Lors de sa master class, il explique son approche unique en matière de sélection : il ne choisit pas un film uniquement pour sa qualité intrinsèque, mais pour ce qu’il peut apporter au festival. « Mon rôle n’est pas de sélectionner ce que j’aime personnellement, mais ce qui mérite d’être montré à Cannes. Parfois, il y a des films que je n’aime pas particulièrement, mais qui ont leur place ici. À l’inverse, certains excellents films n’y conviennent pas. »
Pour Thierry Frémaux, Cannes est bien plus qu’un simple festival : c’est un microcosme où cohabitent réalisateurs, acteurs, journalistes, critiques, et même les habitants et restaurateurs locaux. « Cannes, c’est un festival mondial mais qui a lieu en France. C’est un lieu où les grands films protègent les petits, où la qualité artistique est toujours au centre. »

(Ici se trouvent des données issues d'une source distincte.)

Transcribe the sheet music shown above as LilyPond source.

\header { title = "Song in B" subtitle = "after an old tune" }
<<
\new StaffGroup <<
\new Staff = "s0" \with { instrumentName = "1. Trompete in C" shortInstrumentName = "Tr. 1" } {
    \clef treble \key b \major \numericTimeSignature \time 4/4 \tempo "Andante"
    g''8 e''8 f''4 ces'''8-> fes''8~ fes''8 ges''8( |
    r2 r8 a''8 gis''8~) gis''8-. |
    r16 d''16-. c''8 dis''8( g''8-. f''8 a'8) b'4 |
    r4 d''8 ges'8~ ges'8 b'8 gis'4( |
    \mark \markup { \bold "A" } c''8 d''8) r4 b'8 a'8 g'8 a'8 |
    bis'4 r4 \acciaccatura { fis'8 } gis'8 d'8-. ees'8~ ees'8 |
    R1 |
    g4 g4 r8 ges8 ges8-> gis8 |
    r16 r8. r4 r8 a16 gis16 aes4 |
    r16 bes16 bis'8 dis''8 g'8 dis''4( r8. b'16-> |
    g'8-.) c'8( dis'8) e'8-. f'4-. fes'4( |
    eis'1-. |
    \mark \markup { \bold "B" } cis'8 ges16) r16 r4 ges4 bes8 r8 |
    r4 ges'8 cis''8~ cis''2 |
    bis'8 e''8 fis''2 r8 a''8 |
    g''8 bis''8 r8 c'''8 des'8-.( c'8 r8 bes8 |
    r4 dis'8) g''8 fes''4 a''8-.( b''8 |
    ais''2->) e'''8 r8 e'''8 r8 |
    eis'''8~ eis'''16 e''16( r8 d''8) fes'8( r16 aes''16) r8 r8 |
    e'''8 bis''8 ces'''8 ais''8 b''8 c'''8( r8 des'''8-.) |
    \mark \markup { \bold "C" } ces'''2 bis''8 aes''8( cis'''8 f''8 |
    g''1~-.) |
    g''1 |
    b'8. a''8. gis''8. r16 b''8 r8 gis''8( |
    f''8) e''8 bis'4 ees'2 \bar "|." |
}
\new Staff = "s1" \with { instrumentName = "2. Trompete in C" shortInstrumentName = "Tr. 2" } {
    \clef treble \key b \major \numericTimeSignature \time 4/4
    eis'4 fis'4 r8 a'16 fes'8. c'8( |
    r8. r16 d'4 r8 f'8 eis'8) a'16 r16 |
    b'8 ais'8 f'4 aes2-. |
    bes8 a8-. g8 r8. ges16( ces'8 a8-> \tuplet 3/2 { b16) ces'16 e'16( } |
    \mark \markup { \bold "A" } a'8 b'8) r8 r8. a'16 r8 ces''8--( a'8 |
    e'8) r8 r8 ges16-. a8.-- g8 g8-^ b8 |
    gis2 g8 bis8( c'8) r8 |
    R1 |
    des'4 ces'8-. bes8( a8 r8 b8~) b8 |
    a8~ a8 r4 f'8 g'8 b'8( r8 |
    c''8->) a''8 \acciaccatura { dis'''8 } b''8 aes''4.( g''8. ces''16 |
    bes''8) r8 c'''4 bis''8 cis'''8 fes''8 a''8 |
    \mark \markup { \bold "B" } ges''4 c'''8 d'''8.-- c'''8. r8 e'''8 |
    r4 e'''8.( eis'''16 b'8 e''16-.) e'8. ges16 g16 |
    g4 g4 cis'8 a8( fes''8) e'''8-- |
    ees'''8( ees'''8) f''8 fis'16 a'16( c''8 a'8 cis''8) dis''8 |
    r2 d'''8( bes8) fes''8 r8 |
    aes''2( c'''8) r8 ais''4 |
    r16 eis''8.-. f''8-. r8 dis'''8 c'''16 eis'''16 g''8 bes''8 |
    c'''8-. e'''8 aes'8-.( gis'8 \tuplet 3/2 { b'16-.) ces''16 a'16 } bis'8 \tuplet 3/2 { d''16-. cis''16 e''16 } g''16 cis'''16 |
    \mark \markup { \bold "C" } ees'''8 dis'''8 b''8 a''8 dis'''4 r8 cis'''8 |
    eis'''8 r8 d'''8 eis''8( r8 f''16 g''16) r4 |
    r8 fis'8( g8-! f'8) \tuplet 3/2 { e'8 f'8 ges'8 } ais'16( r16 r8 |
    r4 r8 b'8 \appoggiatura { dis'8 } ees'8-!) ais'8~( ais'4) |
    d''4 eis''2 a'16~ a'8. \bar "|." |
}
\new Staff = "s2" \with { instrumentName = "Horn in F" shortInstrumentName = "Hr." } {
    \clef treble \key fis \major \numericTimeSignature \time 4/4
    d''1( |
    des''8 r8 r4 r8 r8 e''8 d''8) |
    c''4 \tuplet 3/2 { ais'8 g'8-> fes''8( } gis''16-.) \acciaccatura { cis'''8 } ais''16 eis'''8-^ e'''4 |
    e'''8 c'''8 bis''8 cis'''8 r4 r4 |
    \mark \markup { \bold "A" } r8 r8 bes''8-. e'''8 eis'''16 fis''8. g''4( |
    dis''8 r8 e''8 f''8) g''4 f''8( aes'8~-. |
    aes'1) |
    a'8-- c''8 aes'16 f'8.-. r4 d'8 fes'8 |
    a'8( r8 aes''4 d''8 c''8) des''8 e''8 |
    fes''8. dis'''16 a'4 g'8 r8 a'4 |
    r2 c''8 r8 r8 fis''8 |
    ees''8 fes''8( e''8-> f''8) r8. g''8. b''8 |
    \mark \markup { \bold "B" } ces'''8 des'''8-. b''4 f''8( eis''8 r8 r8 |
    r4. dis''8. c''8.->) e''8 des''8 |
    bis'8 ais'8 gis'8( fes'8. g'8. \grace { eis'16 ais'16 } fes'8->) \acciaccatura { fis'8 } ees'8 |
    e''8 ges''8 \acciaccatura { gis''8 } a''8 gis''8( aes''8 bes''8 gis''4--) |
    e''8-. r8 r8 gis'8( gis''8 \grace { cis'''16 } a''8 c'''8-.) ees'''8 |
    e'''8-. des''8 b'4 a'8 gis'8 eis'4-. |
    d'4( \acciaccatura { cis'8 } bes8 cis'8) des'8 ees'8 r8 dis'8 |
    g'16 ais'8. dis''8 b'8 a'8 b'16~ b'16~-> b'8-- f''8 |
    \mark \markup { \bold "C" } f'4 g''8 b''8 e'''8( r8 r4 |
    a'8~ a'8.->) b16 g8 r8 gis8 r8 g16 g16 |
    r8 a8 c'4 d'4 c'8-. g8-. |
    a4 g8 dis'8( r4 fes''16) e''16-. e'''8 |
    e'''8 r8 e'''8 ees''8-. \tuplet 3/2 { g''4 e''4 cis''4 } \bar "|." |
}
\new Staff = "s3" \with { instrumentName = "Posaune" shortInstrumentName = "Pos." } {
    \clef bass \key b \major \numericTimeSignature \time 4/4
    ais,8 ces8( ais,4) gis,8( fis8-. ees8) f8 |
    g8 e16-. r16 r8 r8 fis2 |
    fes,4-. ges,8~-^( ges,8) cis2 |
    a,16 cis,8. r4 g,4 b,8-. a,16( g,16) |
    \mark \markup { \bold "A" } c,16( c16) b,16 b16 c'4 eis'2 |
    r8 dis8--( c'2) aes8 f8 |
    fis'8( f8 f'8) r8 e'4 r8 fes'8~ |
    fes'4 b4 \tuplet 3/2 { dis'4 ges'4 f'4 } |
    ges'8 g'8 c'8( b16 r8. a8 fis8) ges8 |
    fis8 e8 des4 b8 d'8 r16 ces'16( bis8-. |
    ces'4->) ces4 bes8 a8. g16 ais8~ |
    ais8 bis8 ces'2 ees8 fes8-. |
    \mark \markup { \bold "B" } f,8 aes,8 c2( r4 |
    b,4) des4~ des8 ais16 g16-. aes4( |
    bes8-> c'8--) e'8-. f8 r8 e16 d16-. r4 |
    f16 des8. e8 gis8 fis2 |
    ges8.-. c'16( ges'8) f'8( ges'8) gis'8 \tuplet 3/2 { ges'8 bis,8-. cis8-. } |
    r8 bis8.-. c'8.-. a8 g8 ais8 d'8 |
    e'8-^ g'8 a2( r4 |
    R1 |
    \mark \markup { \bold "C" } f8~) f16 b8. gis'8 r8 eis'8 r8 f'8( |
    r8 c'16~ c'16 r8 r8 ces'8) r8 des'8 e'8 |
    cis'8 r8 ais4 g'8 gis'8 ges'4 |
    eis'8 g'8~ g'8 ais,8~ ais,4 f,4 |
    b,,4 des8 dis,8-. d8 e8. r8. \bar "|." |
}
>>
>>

Les tapis rouges de Cannes, qu’il qualifie de « spectacle à part entière », ne sont pas qu’un simple défilé de célébrités. Ils constituent un moment de communion entre les artistes et le public, une mise en lumière du travail acharné derrière chaque film présenté. Cependant, il n’hésite pas à rappeler que la critique, les débats et les discussions animées entre journalistes et spectateurs jouent également un rôle crucial dans l’identité du festival.
Le rôle de Thierry Frémaux est également marqué par des décisions parfois controversées, mais visionnaires. Il évoque notamment son choix de programmer Devdas en 2002, un film Bollywood grand public qui avait divisé l’opinion. « Ce n’était pas du cinéma indien d’auteur, mais du cinéma populaire. Pourtant, c’était un chef-d’œuvre. Je regrette de ne pas l’avoir mis en compétition officielle. »
Plus récemment, il a pris la décision de présenter The Substance en compétition officielle, un film d’horreur du genre « body horror », qu’il estimait mal servi par des sections comme les Midnight Screenings. « Un film doit recevoir l’attention qu’il mérite, peu importe son genre. » Ce choix reflète sa volonté de défendre la diversité et de redéfinir les frontières de ce qui est considéré comme « légitime » dans un festival aussi prestigieux que Cannes.
Le processus de sélection des films est un exercice rigoureux, presque exténuant. « En avril, mes collaborateurs et moi avons nos yeux dans un état lamentable à force de visionner des films. Parfois, nous devons faire une pause pour préserver notre jugement. » Malgré cette fatigue, Thierry Frémaux reste animé par l’excitation de découvrir « le beau film », celui qui justifie tous les sacrifices.
Interrogé sur l’avenir du cinéma face aux défis posés par les plateformes de streaming et la pandémie, il demeure optimiste. Pour lui, l’expérience collective de la salle de cinéma est irremplaçable. « Les frères Lumière ont inventé non seulement le cinéma, mais aussi l’art de partager des émotions sur grand écran. Cela ne disparaîtra jamais. »
Thierry Frémaux a également exprimé son admiration pour le RSIFF, qu’il considère comme une plateforme émergente d’une grande importance pour le cinéma arabe et africain. « Ce festival a tout pour devenir un rendez-vous incontournable, tant par la qualité de ses projections que par la diversité de sa sélection. »
Au-delà des chiffres et des réussites, Thierry Frémaux incarne une philosophie du cinéma fondée sur la passion, l’audace et le respect de l’art. Lorsqu’on lui demande ce qu’il conseille aux jeunes cinéastes, il répond simplement : « Faites un bon film. Peu importe son genre, il finira par trouver sa place. »
Son parcours, entre Lyon et Cannes, entre les tapis rouges et les salles obscures, est un hommage vibrant à la force du cinéma comme vecteur d’émotion et d’humanité. Par ses choix, ses récits et son engagement, il inspire une nouvelle génération de cinéphiles à rêver grand, tout en gardant les pieds sur terre.